Rudolfo Lago, Ary Filgueira e Wilson Lima / ISTOÉ

 

No Centro Cultural Banco do Brasil (CCBB) circula com sucesso uma piada entre os integrantes da equipe de transição do novo governo. Ela diz que um grupo de cientistas americanos desembarcou na Amazônia para investigar um curioso caso de suicídio coletivo em certa espécie de formigas de rabo vermelho, desenvolvido por elas para se destacarem em meio à densa mata. De tempos em tempos, uma delas saía a explorar a região em busca de alimentos. Quando encontrava comida, ela guiava as outras até o local da fartura. Iam em fila indiana, com o nariz de uma colado ao rabo vermelho da outra. Mas certo dia, a da frente foi para a direita e a de trás para a esquerda. Assim, elas ficaram andando em círculos, sem chegar a lugar algum. Com o tempo, morreram de exaustão na caminhada. A conclusão da piada é que foi isso o que fizeram os técnicos que estiveram à frente da economia nos governos do PSDB e PT. Para evitar picos de inflação, os economistas sempre recorriam ao mesmo remédio de intervir na economia, subindo os juros de forma estratosférica.

 

Os juros altos seguravam a inflação, mas inibiam o crescimento, provocando estagflação. Geravam dívidas imensas para o setor produtivo e para a própria União, Estados e municípios. Para cobrir a dívida, investia-se menos. Para evitar a paralisia, o governo intervinha de novo criando incentivos e subsídios. O crescimento elevava a inflação e, de novo, recorria-se aos juros. Uma caminhada em círculos que levou o país à exaustão.

 

Para o futuro ministro da Economia, Paulo Guedes, a única forma de tirar o Brasil dessa jornada suicida é um choque de liberalismo — que diminua a intervenção do Estado na condução da economia, privilegie os instrumentos de regulação do próprio mercado na velha lei da oferta e da procura e torne, assim, o Estado menos pesado e oneroso. Um Estado mais leve, com menos juros, com menor dívida, que custe menos ao contribuinte, especialmente aos empreendedores. Essa é a formula que o novo ministro propõe para romper o circulo vicioso da economia brasileira e que levou o País a enfrentar uma das maiores recessões da história em 2015 e 2016. A crise aconteceu porque os governos petistas, segundo ele, seguiram mantendo as ferramentas de intervenção na economia. “É preciso fazer de fato a transição de um regime totalmente fechado para um regime realmente aberto”, prega Guedes.

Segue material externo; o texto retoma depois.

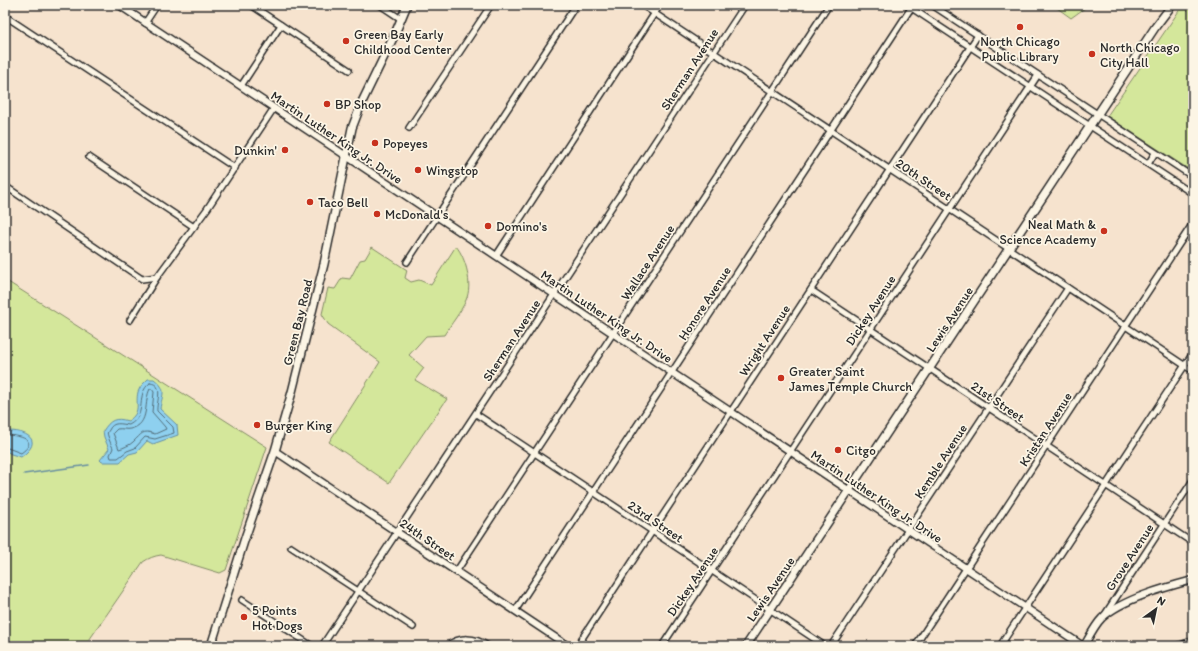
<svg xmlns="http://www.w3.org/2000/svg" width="1198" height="651" font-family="Itim,sans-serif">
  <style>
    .green { fill: #d4e79b; stroke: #808963 }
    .water { fill: #8ed0ef; stroke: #668ea1 }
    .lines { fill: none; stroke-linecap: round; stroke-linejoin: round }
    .shore { stroke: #536d79; stroke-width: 1 }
    .stream { stroke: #668ea1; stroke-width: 1.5 }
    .minor-casing { stroke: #2b2b2b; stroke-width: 8 }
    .tertiary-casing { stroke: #2b2b2b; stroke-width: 9 }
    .secondary-casing { stroke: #2b2b2b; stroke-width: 10 }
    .minor { stroke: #fcf5e5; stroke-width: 5 }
    .tertiary { stroke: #fcf5e5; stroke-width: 6 }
    .secondary { stroke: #fcf5e5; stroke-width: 7 }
    .rail-casing { stroke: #2b2b2b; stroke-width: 3 }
    .rail { stroke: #fcf5e5; stroke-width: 1.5; stroke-dasharray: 4.5; stroke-linecap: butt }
    .poi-dot { fill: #c8321e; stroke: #fcf5e5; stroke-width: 1.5 }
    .labels { text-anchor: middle; stroke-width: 3.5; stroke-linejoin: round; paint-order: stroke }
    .poi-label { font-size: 13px; fill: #2b2b2b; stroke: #fcf5e5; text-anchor: start }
    .street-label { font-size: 13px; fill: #2b2b2b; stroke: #fcf5e5 }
  </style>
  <rect width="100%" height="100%" fill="#f6e3ce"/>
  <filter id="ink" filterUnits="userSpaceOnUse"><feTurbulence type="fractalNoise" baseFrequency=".025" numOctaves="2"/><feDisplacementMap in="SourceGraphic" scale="8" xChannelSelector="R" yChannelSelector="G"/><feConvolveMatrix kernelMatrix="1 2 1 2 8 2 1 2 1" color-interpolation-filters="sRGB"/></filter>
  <g filter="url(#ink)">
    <g class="green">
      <path d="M1053,5H1089L1071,18Z"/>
      <path d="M1183,5H1193V172L1107,116Z"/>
      <path d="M456,246C466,258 473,285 466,300C461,312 451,324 444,335L426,336L409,355L424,368L415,380L447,399L389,483L329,442L380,362L328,324L322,314L328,288L335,289L342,278L350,279L360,260L365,259L372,247L407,270L405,278L411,282L419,280L431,285Z"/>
      <path d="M5,280L267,447L226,570L220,573L161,555C154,556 149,558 143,562L85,646H5Z"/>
    </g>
    <g class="water">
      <path d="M148,379H154C168,390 162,394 160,409L177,425L178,435L153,444L147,441L137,452L129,454L120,462H102L100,460L109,449L104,437L103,431C110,420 115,417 128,421C142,412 135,404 138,392C140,386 144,383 148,379Z"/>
      <path d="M5,431C26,430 45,440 21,457L11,454L5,450Z"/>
    </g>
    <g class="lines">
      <g class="shore">
        <path d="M150,383C165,384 156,402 157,411L173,427L174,433L155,439L145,437L135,448L127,451L118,458H111L110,455L113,448C111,444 109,440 108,436C107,433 107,433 109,430C113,421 121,424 129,425C149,414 134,395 150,383Z"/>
        <path d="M150,389H152L154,392L152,412L165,427L166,429L155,434C142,429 142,434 133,442C130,445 123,448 119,449L113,433L117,429C122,428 126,430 130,429C151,425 143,401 150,389Z"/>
        <path d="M5,435C17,435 41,439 21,453L5,447"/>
      </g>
      <path class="stream" d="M24,474L89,465"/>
      <defs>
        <g id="minor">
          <path d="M251,5L349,70"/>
          <path d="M380,5L401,19"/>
          <path d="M642,5L1193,371"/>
          <path d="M907,5L1193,194"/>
          <path d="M932,5L1193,177"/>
          <path d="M5,16L235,168"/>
          <path d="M145,23L157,5"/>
          <path d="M241,86L281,25"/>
          <path d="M409,128L491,5"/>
          <path d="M89,157L194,227"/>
          <path d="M1148,164L1155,153"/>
          <path d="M5,186L142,279L157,277"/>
          <path d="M496,256L660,5"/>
          <path d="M407,262L576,5"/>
          <path d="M811,290L1193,543"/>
          <path d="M130,320L157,277L207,209L274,108"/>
          <path d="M476,414L825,646"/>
          <path d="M291,547L413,627"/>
          <path d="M456,572L829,5"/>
          <path d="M242,600L312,646"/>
          <path d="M515,611L913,5"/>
          <path d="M1104,616L1193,480"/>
          <path d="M322,646L745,5"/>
          <path d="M447,646C460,636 475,637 488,646"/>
          <path d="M577,646L978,35"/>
          <path d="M662,646L1038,75"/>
          <path d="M831,646L1068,288"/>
          <path d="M915,646L1193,223"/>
          <path d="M1000,646L1193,353"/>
        </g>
        <g id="tertiary">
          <path d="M119,5L1083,646"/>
          <path d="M275,451L568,646"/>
          <path d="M1084,646C1089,637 1095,625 1102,618C1122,599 1167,587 1193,580"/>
        </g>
        <g id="secondary">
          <path d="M211,646L245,538L275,451L292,392L324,264L352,128L362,102L394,36L407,5"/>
          <path d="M746,646L1156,26L1172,5"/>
        </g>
      </defs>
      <use href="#minor" class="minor-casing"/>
      <use href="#tertiary" class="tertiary-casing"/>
      <use href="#secondary" class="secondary-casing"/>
      <use href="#minor" class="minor"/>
      <use href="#tertiary" class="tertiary"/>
      <use href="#secondary" class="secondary"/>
      <defs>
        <path id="rail" d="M1169,646L1193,638"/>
      </defs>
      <use href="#rail" class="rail-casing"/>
      <use href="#rail" class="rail"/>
    </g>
  </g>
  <g class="poi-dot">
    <circle cx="1020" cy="27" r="4"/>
    <circle cx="346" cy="41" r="4"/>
    <circle cx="1092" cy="54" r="4"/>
    <circle cx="327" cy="104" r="4"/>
    <circle cx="375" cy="143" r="4"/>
    <circle cx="285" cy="150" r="4"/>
    <circle cx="418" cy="170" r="4"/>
    <circle cx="310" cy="202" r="4"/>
    <circle cx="377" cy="214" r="4"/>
    <circle cx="488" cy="226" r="4"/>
    <circle cx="1104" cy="231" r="4"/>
    <circle cx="781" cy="378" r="4"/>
    <circle cx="257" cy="425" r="4"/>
    <circle cx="838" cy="450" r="4"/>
    <circle cx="244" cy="617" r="4"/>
  </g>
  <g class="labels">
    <g class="poi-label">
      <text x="354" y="39">Green Bay Early<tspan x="354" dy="15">Childhood Center</tspan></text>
      <text x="1020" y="46" text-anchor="middle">North Chicago<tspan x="1020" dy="15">Public Library</tspan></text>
      <text x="1100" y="52">North Chicago<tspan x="1100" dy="15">City Hall</tspan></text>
      <text x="335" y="109">BP Shop</text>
      <text x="383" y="148">Popeyes</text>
      <text x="277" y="155" text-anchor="end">Dunkin'</text>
      <text x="426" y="175">Wingstop</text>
      <text x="318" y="207">Taco Bell</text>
      <text x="385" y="219">McDonald's</text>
      <text x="1096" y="229" text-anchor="end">Neal Math &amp;<tspan x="1096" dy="15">Science Academy</tspan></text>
      <text x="496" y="231">Domino's</text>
      <text x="789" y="376">Greater Saint<tspan x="789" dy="15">James Temple Church</tspan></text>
      <text x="265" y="430">Burger King</text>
      <text x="846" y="455">Citgo</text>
      <text x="252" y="615">5 Points<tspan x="252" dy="15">Hot Dogs</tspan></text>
    </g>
    <g class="street-label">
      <text transform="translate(689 69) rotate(-57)" y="5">Sherman Avenue</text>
      <text transform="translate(337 137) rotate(34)" y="5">Martin Luther King Jr. Drive</text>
      <text transform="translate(924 179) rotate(34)" y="5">20th Street</text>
      <text transform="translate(647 262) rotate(-57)" y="5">Wallace Avenue</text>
      <text transform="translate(704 303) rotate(-57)" y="5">Honore Avenue</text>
      <text transform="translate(870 310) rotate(-57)" y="5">Dickey Avenue</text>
      <text transform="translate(607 316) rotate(34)" y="5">Martin Luther King Jr. Drive</text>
      <text transform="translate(949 319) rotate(-57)" y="5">Lewis Avenue</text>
      <text transform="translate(297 322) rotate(-76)" y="5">Green Bay Road</text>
      <text transform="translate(511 340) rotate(-57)" y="5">Sherman Avenue</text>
      <text transform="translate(764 340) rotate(-57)" y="5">Wright Avenue</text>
      <text transform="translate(998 401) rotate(34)" y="5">21st Street</text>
      <text transform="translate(1045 429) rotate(-57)" y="5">Kristan Avenue</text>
      <text transform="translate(940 461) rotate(-57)" y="5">Kemble Avenue</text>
      <text transform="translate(877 496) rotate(34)" y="5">Martin Luther King Jr. Drive</text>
      <text transform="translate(656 521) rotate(34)" y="5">23rd Street</text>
      <text transform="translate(428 539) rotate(34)" y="5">24th Street</text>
      <text transform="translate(1129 557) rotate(-57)" y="5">Grove Avenue</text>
      <text transform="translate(692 581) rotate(-56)" y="5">Dickey Avenue</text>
      <text transform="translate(770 589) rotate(-56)" y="5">Lewis Avenue</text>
    </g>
  </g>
  <rect width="1198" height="651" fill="none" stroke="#fcf5e5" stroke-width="20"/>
  <rect x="10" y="10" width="1178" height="631" fill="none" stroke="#2b2b2b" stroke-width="1.5" filter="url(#ink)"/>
  <g transform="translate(1156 609) rotate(33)" stroke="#fcf5e5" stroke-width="3" paint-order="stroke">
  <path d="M0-3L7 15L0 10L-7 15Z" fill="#2b2b2b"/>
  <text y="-6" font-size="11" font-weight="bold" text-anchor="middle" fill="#2b2b2b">N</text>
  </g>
</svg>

O ideário de Guedes alinha-se aos ensinamentos da Universidade de Chicago, nos EUA, onde estudou. Berço de economistas como George Stigler e Milton Friedman, eles se opõem à linha desenvolvimentista proposta por John Maynard Keynes. Pregam o liberalismo econômico, com menor intervenção do estado, com o mercado mais livre para se regular. Lá, estudaram também vários dos auxiliares que ele convocou para assessorá-lo, chamados de Chicago Boys (“Garotos de Chicago”). Guedes diz que eles são na verdade seus Chicago Oldies (“Velhos de Chicago”), ou seja, economistas liberais experientes.

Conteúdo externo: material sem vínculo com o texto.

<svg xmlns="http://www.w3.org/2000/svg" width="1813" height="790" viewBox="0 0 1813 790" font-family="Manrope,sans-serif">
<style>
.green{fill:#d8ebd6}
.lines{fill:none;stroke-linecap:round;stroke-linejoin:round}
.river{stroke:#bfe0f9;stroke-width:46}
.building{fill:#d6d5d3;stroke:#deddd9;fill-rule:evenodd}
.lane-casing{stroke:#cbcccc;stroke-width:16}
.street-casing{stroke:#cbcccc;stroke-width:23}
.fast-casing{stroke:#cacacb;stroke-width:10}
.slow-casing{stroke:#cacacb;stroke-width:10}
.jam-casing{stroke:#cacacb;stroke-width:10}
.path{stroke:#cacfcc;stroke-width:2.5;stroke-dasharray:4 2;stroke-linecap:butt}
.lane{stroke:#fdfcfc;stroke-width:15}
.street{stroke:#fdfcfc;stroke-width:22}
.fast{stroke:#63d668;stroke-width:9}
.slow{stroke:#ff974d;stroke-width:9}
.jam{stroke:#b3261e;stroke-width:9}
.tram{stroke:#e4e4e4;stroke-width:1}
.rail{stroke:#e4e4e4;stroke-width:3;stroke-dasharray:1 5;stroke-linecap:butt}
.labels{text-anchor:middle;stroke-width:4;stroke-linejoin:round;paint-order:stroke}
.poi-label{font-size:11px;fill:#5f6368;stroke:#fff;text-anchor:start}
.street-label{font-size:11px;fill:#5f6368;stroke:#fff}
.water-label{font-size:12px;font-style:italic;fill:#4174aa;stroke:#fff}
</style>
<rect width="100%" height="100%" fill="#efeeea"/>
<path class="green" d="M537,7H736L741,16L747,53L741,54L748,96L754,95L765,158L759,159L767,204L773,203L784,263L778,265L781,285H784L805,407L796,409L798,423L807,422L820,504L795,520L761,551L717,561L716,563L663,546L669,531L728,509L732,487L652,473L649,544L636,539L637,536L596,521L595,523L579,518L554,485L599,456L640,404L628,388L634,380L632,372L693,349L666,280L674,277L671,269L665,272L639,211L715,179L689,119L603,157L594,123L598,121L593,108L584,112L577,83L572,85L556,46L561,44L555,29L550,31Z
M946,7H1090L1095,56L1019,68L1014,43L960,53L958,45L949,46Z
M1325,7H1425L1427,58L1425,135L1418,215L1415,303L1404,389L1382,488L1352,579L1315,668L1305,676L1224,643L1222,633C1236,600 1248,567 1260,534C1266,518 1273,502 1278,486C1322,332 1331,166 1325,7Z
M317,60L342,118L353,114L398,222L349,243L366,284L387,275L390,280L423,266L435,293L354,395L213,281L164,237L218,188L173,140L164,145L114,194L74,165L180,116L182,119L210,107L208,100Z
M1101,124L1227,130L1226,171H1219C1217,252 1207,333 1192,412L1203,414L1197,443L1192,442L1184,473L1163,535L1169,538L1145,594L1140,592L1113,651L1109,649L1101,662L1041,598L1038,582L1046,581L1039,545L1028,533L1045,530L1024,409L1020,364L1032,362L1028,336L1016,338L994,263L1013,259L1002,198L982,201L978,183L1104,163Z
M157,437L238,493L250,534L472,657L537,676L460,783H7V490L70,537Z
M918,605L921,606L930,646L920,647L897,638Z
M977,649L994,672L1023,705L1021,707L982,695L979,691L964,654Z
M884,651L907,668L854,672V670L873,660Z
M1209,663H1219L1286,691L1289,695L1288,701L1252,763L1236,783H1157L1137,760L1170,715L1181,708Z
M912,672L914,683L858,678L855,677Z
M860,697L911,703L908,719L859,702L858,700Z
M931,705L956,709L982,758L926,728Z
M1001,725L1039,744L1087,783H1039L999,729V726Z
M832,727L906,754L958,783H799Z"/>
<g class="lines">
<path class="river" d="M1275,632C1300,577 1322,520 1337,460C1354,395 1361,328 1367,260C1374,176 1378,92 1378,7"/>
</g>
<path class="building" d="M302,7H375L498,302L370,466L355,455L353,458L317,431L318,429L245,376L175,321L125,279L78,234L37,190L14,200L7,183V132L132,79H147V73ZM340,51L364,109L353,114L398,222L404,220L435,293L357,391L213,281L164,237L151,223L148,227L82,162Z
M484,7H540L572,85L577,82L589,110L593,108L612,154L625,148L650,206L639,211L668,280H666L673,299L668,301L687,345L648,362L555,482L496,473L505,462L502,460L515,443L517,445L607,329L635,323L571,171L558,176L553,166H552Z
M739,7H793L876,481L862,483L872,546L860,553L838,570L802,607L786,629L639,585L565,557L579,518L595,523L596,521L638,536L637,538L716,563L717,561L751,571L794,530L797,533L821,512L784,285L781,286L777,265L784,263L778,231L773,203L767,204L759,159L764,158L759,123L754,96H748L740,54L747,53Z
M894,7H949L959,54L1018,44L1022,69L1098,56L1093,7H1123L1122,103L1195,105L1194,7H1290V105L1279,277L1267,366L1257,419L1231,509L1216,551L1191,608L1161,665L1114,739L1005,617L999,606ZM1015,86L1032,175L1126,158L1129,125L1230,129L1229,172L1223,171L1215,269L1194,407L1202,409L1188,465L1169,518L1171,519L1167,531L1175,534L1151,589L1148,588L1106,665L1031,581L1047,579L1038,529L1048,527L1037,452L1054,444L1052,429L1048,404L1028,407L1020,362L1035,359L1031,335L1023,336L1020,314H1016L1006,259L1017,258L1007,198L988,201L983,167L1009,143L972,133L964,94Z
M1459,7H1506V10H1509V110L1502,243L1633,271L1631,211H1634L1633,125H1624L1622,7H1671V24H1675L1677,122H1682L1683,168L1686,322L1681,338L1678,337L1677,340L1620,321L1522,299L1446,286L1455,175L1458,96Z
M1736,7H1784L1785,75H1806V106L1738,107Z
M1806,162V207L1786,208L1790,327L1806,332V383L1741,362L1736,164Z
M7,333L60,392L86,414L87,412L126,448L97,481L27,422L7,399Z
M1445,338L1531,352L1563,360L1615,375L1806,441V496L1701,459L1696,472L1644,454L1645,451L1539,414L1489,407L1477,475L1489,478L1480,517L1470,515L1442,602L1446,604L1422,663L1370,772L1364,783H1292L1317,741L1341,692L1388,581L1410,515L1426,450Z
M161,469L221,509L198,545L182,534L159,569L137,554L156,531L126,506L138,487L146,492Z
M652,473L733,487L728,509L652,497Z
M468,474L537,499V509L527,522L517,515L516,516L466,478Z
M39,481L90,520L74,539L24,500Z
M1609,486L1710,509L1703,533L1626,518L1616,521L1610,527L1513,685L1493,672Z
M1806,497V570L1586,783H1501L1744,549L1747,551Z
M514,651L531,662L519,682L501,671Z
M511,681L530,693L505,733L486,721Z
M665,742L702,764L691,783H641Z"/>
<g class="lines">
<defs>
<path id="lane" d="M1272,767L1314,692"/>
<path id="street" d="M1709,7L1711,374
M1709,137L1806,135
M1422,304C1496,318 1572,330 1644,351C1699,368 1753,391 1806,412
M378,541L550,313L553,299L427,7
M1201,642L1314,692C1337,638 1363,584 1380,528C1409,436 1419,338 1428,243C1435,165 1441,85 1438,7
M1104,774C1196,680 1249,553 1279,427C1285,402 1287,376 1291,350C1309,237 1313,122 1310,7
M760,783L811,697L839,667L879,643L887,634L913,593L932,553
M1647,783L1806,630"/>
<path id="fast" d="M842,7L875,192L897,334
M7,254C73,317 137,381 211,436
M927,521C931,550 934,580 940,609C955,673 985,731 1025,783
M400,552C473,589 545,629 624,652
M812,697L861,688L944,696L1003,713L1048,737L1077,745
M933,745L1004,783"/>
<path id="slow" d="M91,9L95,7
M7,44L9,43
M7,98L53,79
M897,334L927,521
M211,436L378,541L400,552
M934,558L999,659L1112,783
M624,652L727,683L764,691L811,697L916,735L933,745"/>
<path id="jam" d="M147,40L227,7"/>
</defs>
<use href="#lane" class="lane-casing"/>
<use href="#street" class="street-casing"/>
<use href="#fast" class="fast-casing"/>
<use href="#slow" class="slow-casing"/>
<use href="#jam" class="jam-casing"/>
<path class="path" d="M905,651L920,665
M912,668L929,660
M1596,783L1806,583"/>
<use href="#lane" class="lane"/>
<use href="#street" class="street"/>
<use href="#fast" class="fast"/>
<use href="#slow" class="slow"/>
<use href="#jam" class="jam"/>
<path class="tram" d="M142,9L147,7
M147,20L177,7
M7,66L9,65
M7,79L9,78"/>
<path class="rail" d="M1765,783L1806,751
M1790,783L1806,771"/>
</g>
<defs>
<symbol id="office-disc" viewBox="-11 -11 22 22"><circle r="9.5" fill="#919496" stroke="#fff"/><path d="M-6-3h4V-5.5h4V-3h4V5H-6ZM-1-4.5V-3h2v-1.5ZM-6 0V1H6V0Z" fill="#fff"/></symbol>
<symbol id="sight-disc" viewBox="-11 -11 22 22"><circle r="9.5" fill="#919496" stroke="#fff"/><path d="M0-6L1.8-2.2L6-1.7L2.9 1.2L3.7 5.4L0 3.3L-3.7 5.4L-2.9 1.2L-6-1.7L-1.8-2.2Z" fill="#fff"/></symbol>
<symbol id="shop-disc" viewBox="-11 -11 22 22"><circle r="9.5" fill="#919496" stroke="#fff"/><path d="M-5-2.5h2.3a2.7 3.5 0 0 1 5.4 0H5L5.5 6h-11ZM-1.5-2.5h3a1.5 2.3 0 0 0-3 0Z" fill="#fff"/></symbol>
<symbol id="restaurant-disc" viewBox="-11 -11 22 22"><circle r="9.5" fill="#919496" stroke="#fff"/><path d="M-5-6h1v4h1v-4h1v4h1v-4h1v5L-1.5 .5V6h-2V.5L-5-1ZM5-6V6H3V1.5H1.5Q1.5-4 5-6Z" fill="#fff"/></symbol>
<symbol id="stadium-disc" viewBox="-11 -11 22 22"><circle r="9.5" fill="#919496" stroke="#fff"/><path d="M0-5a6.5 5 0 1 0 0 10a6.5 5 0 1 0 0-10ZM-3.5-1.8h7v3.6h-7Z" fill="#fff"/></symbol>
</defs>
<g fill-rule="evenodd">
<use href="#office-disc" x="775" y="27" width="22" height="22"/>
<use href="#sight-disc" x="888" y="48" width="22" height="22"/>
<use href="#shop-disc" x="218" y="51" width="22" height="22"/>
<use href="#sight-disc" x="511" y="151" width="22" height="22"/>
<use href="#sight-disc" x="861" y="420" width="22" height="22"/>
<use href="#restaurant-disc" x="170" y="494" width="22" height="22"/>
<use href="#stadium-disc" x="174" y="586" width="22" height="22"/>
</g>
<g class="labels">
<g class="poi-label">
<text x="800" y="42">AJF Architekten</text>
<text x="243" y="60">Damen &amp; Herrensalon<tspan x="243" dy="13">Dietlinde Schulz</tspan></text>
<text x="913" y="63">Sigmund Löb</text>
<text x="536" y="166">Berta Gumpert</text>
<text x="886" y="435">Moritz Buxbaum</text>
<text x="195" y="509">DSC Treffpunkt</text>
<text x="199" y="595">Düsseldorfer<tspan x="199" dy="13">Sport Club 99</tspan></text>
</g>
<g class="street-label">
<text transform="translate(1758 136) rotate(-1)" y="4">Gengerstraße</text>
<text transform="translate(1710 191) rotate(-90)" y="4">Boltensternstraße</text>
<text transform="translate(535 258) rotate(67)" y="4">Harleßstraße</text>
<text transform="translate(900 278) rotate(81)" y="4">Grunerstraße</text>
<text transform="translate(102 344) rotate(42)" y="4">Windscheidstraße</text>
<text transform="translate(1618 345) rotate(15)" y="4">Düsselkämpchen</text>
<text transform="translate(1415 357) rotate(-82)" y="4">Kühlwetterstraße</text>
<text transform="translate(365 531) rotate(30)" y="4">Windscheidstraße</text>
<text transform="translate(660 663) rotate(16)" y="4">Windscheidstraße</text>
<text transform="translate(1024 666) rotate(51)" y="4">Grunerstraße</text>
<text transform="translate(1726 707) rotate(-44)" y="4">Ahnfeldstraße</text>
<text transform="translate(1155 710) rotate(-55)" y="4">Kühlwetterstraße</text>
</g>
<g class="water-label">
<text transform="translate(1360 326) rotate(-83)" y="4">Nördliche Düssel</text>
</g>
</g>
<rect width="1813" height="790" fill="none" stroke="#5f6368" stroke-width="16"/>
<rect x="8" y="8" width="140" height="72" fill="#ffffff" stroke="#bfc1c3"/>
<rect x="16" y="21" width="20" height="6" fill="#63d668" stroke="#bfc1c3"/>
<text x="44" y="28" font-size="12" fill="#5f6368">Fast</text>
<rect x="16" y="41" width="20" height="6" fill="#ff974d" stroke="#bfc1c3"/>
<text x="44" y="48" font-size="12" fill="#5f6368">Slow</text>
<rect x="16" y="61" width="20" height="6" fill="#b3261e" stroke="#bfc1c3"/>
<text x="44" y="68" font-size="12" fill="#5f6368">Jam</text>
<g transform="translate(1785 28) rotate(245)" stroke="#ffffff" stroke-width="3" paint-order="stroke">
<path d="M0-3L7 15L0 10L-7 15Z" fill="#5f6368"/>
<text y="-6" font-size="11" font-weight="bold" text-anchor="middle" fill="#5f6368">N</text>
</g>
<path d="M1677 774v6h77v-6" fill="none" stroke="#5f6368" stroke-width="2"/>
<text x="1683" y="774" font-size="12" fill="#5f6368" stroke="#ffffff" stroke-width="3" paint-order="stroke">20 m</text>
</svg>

Mesmo com esse respaldo acadêmico, a tarefa de Paulo Guedes não será nada fácil. O diagnóstico do novo ministro é que não há outro caminho para reduzir a dívida e o peso da máquina pública que não seja diminuindo o Estado. Para isso, há, na sua avaliação, três caminhos. O primeiro é aprovar reformas estruturantes que diminuam o tamanho do déficit da Previdência, reduzam a carga absurda de impostos e tornem menos burocrático e cheio de direitos que hoje os empresários consideram inviáveis para a contratação de trabalhadores. No diagnóstico geral, poucos discordam dele. O problema é quando tais reformas começam a ser detalhadas. Aí, falta consenso.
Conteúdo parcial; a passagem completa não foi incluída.